Thursday, August 04, 2005

No Way To Treat A Dragon?

No Way To Treat A Dragon.

Logic of The New York Times: China's failure to acquire Unocal will turn China into an aggressive opponent of the US.

The New York Times could "get a clue" on China's intentions by reading the Pentagon's report on China's military build-up. The Times would give China the rope to hang us by selling them our oil companies.

The Times fears China would buy oil from Iran, but there's no guarantee China wouldn't wheel and deal with Iran in addition to acquiring Unocal.

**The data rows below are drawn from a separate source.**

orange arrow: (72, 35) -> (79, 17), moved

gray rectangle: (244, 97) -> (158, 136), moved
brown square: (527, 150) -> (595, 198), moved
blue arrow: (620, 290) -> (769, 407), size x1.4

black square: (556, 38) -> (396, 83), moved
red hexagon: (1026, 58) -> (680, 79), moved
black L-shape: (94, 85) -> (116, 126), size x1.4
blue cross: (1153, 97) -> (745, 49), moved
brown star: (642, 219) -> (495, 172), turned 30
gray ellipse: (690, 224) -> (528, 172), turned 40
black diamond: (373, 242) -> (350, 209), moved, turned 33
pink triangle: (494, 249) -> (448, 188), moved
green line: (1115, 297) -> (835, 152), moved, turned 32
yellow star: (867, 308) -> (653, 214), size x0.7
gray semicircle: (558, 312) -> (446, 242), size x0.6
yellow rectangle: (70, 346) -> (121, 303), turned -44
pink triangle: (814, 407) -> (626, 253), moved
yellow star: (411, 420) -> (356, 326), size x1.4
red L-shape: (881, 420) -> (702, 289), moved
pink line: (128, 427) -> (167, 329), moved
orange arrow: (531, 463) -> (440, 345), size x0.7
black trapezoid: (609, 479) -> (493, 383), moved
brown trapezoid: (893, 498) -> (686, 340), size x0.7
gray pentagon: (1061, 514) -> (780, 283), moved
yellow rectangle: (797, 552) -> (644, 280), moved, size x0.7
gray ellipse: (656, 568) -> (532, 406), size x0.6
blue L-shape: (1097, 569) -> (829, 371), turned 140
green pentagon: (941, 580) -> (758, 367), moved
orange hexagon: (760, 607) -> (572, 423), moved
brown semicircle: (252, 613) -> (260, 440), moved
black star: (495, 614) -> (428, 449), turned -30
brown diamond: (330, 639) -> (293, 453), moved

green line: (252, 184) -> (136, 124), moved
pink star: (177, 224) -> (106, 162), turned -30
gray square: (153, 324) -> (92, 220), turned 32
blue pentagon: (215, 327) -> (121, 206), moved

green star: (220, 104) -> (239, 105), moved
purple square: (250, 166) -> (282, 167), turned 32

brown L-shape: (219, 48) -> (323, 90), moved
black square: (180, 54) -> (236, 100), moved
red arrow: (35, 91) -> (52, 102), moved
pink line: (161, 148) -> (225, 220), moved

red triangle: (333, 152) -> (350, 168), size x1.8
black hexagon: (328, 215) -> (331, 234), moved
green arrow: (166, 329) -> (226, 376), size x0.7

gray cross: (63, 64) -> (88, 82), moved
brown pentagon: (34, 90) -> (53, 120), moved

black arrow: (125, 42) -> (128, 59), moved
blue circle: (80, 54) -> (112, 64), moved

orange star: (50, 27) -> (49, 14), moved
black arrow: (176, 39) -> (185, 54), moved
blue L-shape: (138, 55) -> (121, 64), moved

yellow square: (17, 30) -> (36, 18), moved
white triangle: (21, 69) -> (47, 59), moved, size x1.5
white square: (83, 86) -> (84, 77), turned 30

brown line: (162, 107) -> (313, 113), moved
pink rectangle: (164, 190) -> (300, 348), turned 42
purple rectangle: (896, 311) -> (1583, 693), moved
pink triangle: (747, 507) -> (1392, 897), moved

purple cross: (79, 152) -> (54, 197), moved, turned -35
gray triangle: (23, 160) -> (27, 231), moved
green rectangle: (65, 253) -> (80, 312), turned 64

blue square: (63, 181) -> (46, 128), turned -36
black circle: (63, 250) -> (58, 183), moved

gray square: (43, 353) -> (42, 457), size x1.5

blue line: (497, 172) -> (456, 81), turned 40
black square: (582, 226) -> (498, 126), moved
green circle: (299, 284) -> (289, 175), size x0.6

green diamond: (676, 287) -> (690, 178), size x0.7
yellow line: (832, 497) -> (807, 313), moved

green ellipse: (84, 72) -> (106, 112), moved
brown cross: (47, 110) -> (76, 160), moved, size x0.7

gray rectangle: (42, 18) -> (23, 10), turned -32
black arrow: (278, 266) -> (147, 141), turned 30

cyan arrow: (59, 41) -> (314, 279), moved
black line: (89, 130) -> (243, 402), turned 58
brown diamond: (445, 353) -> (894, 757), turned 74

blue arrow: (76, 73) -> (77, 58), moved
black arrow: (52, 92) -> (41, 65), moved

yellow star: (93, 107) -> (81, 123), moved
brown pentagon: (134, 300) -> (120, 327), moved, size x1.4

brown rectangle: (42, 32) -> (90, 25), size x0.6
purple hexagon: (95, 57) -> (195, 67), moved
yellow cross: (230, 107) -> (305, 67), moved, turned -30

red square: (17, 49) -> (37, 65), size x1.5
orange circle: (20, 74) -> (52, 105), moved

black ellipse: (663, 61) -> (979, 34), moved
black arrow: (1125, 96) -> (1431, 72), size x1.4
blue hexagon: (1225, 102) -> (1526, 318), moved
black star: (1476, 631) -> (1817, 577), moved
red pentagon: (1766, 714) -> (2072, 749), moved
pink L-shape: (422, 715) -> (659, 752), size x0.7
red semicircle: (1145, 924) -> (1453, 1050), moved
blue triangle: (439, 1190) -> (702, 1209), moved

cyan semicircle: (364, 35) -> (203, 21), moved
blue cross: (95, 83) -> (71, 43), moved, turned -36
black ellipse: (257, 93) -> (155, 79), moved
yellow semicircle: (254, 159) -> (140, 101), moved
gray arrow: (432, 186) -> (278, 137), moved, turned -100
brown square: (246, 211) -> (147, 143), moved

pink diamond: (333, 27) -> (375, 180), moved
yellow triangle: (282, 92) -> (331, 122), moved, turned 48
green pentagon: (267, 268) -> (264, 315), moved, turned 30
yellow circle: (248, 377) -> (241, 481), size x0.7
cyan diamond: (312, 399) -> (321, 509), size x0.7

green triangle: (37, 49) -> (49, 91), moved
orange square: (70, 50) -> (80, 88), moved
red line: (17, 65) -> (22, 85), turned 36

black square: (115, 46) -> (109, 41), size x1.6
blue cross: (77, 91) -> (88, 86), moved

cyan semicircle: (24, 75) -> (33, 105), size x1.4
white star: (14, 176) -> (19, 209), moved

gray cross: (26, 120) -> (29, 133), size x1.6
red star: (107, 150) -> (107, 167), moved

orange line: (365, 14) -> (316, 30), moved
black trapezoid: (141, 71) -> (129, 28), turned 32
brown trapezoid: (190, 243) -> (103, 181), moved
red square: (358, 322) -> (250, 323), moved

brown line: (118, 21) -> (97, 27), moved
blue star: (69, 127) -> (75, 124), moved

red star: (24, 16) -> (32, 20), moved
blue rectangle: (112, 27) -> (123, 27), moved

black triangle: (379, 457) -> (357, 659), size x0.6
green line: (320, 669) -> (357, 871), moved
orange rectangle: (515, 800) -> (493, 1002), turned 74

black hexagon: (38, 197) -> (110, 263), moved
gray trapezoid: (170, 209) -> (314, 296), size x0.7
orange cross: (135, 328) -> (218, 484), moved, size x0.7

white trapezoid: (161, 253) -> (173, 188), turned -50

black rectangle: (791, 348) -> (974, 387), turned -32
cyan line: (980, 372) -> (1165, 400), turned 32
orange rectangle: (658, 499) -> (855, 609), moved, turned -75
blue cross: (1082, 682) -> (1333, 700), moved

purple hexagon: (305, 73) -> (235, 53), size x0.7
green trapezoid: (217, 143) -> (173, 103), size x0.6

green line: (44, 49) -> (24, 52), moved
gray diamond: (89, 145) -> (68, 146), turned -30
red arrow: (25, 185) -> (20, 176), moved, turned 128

China's free-market communism is a one way street for the Chinese. They refuse to reform politically, they restrict media, they restrict foreign investments into THEIR country, they refuse to appreciably "lift currency controls that has enabled it to build a huge stockpile of U.S. dollars", they love exporting products but not importing American products, they won't push N. Korea hard on nuke talks, their generals threaten nuclear attacks against the US.

And that's No Way To Treat An Eagle.

Chevron won out over CNOOC and "had several factors working in its favor _ regulatory clearance, the support of Unocal's board and the backing of U.S. lawmakers, who questioned whether economic and national security interests would be threatened if a company with significant ties to China's Communist government were to buy a major U.S. oil company".

Chinese response: "The unprecedented political opposition...was regrettable and unjustified,"

A company (CNOOC) that is 70% owned by the political Chinese communist state renders this indignant pronouncement a farce.